Mismatched elements: 1 / 18 (5.56%)
Max absolute difference: 1.3370061e+08
Max relative difference: 3.0688565e+10
 x: array([[[1.859827e-001]],

       [[3.138568e-311]],...
 y: array([[[ 1.859827e-001]],

       [[ 1.022716e-321]],...

Environment

  • Operating System: Ubuntu 18.04.5
  • TVM version: 0.15.dev0
  • ONNX: 1.15.0

Steps to reproduce

  1. Download the ONNX model
  2. Execute the script:
import onnx
import tvm
from tvm import relay
import numpy as np


def compare_outputs(output1, output2, rtol=1e-2, atol=1e-2):
    if len(output1) != len(output2):
        raise ValueError("Number of outputs in the two lists is different.")
    for i in range(len(output1)):
        output1_np = np.asarray(output1[i])
        output2_np = np.asarray(output2[i])
        np.testing.assert_allclose(output1_np, output2_np, rtol=rtol, atol=atol)


def compile_onnx(mod, params, inputs):
    mod = relay.transform.InferType()(mod)
    exec_mod = 'graph'
    target = 'llvm'
    ctx = tvm.cpu(0)

    with tvm.transform.PassContext(opt_level=0):
        executor = relay.build_module.create_executor(
            exec_mod, mod, ctx, target, params
        ).evaluate()
    output = executor(**inputs)
    if isinstance(output, (tvm.runtime.container.ADT, list)):
        output = [r.numpy() for r in output]
    elif output is not None:
        output = [output.numpy()]
    return output


if __name__ == "__main__":
    onnx_file = "model.onnx"
    onnx_model = onnx.load(onnx_file)

    shape_dict = {'v13_0': [1], 'v11_0': [1, 38, 27, 1], 'v7_0': [18, 1, 1]}
    inputs = {}
    inputs['v13_0'] = np.random.random([1])
    inputs['v11_0'] = np.random.random([1, 38, 27, 1])
    inputs['v7_0'] = np.random.random([18, 1, 1])

    mod, params = relay.frontend.from_onnx(onnx_model, shape_dict, freeze_params=True)

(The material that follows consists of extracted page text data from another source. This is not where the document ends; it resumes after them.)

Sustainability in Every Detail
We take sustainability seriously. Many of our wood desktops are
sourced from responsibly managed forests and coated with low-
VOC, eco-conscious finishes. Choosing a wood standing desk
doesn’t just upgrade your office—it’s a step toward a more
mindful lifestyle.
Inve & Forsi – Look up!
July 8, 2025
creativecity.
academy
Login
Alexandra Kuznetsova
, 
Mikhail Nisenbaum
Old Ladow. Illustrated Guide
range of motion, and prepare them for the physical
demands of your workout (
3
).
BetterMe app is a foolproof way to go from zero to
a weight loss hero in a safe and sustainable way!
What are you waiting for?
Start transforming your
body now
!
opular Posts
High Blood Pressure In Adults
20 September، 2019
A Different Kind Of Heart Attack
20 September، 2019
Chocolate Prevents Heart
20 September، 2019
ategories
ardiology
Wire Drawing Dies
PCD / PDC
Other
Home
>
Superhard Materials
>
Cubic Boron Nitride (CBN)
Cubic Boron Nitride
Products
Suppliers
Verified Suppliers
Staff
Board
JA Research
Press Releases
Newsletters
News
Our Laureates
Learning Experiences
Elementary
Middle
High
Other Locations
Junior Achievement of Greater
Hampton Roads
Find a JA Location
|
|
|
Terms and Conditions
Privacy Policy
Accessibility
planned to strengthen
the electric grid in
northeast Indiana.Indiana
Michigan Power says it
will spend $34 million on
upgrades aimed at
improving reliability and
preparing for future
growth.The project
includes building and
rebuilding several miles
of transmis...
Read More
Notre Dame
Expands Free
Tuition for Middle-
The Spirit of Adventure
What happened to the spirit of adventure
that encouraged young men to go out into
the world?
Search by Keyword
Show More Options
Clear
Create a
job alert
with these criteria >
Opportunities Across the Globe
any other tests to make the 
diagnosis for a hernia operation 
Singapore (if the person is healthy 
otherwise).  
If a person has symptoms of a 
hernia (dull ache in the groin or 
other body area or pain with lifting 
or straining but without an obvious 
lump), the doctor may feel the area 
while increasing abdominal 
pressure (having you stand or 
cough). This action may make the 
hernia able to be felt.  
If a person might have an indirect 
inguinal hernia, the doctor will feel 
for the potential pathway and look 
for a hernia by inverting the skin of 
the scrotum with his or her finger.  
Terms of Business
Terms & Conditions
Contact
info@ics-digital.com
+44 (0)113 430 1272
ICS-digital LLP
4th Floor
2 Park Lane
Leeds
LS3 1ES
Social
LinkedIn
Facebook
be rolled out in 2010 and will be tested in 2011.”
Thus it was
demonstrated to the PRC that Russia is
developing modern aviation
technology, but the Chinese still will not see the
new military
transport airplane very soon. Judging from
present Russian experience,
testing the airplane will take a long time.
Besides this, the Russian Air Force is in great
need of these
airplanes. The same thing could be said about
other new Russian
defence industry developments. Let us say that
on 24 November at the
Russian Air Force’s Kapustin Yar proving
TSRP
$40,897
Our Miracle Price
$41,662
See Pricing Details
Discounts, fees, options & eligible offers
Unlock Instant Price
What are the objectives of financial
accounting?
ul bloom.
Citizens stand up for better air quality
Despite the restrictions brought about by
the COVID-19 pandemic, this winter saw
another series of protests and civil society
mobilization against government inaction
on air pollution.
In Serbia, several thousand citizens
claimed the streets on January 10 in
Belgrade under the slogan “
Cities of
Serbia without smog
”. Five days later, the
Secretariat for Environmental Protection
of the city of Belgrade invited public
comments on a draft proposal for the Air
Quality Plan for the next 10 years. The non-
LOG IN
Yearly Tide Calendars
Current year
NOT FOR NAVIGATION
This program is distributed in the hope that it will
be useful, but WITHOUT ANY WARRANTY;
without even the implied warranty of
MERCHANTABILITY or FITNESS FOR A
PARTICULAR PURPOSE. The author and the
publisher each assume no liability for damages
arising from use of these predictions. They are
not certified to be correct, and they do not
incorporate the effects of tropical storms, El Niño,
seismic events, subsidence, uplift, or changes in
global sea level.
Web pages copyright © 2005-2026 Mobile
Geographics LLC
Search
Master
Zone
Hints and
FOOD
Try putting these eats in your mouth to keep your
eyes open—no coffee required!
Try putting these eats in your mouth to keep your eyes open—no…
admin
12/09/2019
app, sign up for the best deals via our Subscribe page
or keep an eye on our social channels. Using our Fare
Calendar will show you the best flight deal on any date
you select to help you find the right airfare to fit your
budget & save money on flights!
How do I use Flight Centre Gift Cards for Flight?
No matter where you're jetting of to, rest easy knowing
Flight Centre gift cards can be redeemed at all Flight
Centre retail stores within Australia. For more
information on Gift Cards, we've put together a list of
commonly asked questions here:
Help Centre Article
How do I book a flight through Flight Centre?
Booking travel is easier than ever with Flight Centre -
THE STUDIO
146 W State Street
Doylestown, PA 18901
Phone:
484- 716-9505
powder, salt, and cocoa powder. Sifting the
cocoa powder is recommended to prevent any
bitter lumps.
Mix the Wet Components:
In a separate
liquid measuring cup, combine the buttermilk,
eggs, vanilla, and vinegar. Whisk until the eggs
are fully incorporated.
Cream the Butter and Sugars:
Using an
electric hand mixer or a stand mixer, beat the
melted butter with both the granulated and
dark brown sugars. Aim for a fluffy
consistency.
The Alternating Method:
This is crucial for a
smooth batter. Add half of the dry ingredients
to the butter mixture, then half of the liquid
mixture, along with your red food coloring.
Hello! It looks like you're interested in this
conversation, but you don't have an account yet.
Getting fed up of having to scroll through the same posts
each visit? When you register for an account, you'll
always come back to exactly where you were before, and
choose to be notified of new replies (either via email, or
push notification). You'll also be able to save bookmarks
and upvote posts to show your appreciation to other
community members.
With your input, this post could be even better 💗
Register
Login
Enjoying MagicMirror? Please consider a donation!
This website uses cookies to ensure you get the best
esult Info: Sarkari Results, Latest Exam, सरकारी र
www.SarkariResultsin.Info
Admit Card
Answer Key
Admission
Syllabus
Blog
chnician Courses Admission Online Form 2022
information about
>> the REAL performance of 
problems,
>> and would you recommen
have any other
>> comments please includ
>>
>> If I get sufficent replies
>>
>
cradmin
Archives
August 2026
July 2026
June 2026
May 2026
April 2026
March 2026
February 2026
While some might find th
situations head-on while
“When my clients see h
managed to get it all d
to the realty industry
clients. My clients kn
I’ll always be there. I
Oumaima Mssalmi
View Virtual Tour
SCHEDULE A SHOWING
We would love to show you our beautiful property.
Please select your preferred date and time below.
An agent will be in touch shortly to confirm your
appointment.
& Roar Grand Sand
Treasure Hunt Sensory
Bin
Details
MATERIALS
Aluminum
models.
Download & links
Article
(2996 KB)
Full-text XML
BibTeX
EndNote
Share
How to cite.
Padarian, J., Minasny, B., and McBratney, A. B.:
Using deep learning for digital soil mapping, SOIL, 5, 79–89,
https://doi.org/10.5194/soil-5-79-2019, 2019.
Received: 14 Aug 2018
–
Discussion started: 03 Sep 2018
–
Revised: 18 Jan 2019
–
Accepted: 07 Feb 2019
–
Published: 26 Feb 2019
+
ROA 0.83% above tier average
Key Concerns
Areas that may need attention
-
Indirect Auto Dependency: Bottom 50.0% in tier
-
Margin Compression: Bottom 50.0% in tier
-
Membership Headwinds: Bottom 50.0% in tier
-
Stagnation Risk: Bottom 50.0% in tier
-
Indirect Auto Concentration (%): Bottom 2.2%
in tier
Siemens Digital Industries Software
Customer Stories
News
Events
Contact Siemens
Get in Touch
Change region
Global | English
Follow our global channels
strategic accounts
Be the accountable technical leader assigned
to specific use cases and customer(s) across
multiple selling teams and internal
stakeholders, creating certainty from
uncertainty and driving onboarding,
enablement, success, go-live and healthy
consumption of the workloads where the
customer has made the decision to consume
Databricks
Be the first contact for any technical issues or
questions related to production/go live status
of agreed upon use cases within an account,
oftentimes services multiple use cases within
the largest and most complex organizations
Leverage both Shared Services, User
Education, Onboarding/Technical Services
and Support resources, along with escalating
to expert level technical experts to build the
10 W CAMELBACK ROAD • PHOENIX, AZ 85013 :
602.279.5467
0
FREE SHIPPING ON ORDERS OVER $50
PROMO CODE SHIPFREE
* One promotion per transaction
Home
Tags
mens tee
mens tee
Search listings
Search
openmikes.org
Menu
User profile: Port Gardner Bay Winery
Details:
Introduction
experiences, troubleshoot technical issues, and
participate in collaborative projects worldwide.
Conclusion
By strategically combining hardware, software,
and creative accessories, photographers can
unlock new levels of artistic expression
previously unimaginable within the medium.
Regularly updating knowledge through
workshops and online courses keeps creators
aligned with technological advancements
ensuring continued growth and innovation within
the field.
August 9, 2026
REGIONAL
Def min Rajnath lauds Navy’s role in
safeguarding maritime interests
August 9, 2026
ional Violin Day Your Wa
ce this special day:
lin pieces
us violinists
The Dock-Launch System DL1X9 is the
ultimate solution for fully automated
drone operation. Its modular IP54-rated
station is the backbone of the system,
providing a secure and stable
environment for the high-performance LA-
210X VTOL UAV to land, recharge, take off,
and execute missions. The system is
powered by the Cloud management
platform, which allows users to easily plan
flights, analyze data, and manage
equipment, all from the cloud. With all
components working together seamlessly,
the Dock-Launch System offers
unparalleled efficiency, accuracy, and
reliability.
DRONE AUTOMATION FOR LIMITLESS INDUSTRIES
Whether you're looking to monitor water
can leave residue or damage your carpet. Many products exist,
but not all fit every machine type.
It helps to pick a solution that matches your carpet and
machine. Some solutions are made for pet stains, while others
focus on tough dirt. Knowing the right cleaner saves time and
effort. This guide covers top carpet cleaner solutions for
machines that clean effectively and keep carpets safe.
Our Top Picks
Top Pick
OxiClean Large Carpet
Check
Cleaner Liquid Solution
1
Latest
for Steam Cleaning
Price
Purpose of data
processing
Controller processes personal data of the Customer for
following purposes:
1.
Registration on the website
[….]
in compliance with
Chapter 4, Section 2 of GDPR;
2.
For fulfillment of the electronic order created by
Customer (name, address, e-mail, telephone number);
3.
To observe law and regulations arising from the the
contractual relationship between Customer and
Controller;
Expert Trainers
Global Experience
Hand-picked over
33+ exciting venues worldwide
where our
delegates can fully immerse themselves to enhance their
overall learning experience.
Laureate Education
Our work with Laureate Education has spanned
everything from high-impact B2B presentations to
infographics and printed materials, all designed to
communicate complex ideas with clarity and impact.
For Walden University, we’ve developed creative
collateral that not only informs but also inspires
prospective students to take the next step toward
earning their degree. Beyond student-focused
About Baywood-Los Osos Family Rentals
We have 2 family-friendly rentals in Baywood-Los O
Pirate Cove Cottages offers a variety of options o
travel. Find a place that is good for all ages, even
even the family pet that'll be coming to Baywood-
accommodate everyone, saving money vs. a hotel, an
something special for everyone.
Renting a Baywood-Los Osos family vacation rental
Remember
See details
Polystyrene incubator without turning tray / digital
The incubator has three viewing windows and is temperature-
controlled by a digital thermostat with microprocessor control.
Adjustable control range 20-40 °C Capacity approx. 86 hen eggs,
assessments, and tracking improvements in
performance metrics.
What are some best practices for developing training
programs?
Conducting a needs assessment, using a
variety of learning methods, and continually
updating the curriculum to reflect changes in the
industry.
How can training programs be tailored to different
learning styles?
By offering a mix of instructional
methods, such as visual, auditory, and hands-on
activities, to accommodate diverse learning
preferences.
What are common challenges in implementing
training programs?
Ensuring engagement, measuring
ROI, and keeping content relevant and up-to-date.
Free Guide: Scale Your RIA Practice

    opt_a = tvm.relay.transform.AlterOpLayout()
    opt_b = tvm.relay.transform.FakeQuantizationToInteger()
    mod = tvm.relay.transform.InferType()(mod)
    module_ab = opt_b(opt_a(mod))
    module_ba = opt_a(opt_b(mod))
    assert tvm.ir.structural_equal(module_ab, module_ba) #same
    outputs_ab = compile_onnx(module_ab, params, inputs)
    outputs_ba = compile_onnx(module_ba, params, inputs)
    compare_outputs(outputs_ab, outputs_ba) #same

    seq_ab = tvm.ir.transform.Sequential([opt_a, opt_b])
    seq_ba = tvm.ir.transform.Sequential([opt_b, opt_a])
    with tvm.transform.PassContext(opt_level=0):
        module_ab_2 = seq_ab(mod)
        module_ba_2 = seq_ba(mod)
    assert tvm.ir.structural_equal(module_ab, module_ab_2) # assertion error, inconsistent
    assert tvm.ir.structural_equal(module_ba, module_ba_2) # assertion error, inconsistent
    assert tvm.ir.structural_equal(module_ab_2, module_ba_2) # assertion error, inconsistent
    outputs_ab_2 = compile_onnx(module_ab_2, params, inputs)
    outputs_ba_2 = compile_onnx(module_ba_2, params, inputs)
    compare_outputs(outputs_ab, outputs_ab_2) # assertion error, inconsistent
    compare_outputs(outputs_ba, outputs_ba_2) # assertion error, inconsistent
    compare_outputs(outputs_ab_2, outputs_ba_2) # assertion error, inconsistent

Triage

  • needs-triage

If you call a pass directly (instead of using Sequential, it will bypass the check for opt_level, required_pass, etc.

If you call a pass directly (instead of using Sequential, it will bypass the check for opt_level, required_pass, etc.

Thank you for your response. However, I'm curious to understand why executing optimizations in the Sequential manner still results in inconsistency with different orderings.